- Count the sentences. Use at least 10.
- Count the long words ( 7 + letters.)
- Divide the number of long words by the number of sentences.
- Locate the reading level on table below.
FIGURE READING LEVEL
7.2 ( and above) College level
6.2 Year 12
5.3 Year 11
4.5 Year 10
3.7 Year 9
3.0 Year 8
2.4 Year 7
1.8 Year 6
1.3 Year 5
0.8 Year 4
0.5 Year 3
0.2 Year 2
below 0.2 Year 1
This test gives teachers who may be uncertain of their own professional judgement an objective measure. The major flaw in the test is of course the fact that a long word is not necessarily a difficult one.
other factors which affect Readability.....and thus the ease with which a reader can comprehend the text are:
- Interest and Motivation – text appeal and presentation, topic
- Print Features – size, font, margins, white space, colour
- Page Layout – blocks, columns, length of line
- Diagrams, maps etc – must match text, need labels, require abstract knowledge and spatial awareness
- Vocabulary – the closer to oral language the easier it is to comprehend. Information texts have content specific vocabulary which children may not have encountered. Texts need contextual explanations or glossaries.
- Concepts – informational texts carry a heavier concept load than narrative texts. Teachers need to assist children by establishing appropriate schema to activate background knowledge prior to reading the text.

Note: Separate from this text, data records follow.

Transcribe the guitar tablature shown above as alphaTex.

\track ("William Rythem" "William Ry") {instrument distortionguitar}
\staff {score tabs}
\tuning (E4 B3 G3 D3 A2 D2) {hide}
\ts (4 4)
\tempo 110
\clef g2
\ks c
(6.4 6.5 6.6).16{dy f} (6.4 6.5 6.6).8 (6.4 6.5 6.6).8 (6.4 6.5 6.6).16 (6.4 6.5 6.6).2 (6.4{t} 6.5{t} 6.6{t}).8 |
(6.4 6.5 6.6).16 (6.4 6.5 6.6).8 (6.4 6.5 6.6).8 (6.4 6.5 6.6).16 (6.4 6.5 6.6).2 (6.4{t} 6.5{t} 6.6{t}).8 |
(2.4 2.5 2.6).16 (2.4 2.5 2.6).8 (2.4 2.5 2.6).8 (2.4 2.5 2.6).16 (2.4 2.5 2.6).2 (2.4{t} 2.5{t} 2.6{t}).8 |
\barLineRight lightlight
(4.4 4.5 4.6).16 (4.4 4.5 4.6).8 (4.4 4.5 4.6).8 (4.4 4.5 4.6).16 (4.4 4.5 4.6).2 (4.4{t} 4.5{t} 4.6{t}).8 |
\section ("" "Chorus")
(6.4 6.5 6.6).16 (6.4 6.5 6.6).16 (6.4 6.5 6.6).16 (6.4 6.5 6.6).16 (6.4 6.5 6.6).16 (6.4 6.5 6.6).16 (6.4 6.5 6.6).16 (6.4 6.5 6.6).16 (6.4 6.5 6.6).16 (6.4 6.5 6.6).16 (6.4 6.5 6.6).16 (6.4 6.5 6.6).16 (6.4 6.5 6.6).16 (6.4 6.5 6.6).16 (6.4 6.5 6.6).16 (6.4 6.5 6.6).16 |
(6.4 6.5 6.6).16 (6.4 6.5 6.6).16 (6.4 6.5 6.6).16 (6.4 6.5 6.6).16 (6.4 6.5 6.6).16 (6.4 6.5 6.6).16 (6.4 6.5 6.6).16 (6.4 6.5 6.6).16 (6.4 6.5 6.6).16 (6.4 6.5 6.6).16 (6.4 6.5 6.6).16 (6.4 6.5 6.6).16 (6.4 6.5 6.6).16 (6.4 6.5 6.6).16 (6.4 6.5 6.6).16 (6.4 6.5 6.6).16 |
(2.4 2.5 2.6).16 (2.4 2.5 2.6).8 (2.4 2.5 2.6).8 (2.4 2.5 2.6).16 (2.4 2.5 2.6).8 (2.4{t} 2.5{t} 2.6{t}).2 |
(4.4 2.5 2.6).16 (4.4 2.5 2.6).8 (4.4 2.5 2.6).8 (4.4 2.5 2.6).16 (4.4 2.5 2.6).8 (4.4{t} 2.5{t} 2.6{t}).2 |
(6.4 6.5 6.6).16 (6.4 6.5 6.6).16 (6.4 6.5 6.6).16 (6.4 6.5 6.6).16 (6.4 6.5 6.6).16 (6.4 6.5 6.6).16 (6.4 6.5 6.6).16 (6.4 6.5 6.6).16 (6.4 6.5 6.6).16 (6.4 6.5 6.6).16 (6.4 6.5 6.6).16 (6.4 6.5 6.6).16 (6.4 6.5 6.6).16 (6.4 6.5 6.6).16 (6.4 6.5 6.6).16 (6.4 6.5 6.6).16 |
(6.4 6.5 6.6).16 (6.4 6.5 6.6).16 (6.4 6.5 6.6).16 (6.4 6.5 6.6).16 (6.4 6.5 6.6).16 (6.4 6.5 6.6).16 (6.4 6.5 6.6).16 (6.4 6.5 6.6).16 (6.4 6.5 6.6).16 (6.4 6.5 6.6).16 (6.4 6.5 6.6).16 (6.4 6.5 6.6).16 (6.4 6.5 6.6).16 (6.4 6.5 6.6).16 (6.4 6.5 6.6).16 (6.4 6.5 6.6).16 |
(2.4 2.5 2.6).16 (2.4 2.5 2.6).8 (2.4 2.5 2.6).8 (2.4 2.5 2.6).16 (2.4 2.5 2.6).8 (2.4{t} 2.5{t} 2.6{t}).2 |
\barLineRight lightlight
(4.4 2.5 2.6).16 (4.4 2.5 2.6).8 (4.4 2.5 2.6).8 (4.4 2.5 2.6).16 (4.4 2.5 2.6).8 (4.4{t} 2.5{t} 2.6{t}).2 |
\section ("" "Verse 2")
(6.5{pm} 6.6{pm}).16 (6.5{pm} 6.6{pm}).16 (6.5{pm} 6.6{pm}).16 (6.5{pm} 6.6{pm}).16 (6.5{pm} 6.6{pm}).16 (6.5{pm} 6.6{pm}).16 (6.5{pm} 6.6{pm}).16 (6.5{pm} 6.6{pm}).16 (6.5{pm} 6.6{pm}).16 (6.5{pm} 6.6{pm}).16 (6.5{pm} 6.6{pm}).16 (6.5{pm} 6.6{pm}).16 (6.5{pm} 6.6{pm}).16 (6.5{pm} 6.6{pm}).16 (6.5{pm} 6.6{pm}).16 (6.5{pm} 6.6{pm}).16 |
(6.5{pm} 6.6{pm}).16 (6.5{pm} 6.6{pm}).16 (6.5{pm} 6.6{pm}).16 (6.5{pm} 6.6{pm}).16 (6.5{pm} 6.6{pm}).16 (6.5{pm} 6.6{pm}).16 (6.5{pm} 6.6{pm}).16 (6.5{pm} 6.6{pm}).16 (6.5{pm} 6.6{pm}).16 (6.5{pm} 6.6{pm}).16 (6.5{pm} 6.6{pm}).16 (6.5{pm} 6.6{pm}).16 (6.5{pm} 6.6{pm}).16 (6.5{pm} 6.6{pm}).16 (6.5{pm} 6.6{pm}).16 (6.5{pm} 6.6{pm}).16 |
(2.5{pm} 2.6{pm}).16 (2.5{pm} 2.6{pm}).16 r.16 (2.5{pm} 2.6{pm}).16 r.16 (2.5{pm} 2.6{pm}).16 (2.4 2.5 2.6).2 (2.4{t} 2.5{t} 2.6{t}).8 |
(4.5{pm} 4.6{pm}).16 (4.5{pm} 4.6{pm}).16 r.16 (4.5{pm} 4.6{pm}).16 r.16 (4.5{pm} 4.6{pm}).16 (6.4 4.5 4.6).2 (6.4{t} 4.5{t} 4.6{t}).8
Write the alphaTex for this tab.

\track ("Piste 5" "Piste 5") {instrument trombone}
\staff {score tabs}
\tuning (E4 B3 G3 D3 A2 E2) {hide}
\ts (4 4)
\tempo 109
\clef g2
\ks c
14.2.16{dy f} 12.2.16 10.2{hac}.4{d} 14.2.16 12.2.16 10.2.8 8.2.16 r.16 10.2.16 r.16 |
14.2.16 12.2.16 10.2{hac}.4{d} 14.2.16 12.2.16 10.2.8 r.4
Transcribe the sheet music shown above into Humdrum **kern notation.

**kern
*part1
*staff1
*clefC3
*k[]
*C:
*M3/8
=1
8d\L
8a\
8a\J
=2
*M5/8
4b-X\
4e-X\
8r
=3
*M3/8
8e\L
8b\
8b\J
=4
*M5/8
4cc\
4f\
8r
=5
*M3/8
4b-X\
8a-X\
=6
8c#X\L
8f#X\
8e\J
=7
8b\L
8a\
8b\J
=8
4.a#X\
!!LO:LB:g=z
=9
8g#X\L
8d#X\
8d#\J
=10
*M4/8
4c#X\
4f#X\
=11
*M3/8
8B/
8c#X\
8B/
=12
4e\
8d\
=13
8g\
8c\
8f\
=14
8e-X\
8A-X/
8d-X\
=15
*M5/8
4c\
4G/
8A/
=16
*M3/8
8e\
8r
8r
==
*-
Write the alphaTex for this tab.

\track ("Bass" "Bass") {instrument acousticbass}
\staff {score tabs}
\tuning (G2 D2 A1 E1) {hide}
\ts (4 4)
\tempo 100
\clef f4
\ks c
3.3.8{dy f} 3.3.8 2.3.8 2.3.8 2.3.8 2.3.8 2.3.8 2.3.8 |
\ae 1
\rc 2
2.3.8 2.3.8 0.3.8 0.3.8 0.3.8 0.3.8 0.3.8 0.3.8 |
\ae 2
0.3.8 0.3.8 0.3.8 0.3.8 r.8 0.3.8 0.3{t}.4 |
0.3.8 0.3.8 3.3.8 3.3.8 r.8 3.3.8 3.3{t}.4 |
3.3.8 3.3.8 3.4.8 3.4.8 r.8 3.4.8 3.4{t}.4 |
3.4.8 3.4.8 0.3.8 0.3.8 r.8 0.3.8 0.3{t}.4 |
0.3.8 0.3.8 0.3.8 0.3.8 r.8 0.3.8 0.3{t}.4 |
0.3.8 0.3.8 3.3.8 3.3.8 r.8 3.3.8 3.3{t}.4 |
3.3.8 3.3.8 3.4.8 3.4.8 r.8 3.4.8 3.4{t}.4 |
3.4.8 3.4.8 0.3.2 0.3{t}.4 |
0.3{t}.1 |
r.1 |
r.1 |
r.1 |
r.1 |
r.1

- Ideology – issues of race, gender and class are often present within texts and readers need to be encouraged to use their critical practices to discover bias, values, judgements, viewpoints, opinions, stereotypes and to evaluate an author’s purpose.
- Cohesion – text cohesion is achieved by function words (prepositions, articles, pronouns, conjunctions) linking the content words (nouns, verbs, adjectives, adverbs).
This explanation shows how cohesion can be achieved within a text and how such manipulation of the language can affect comprehension for a reader.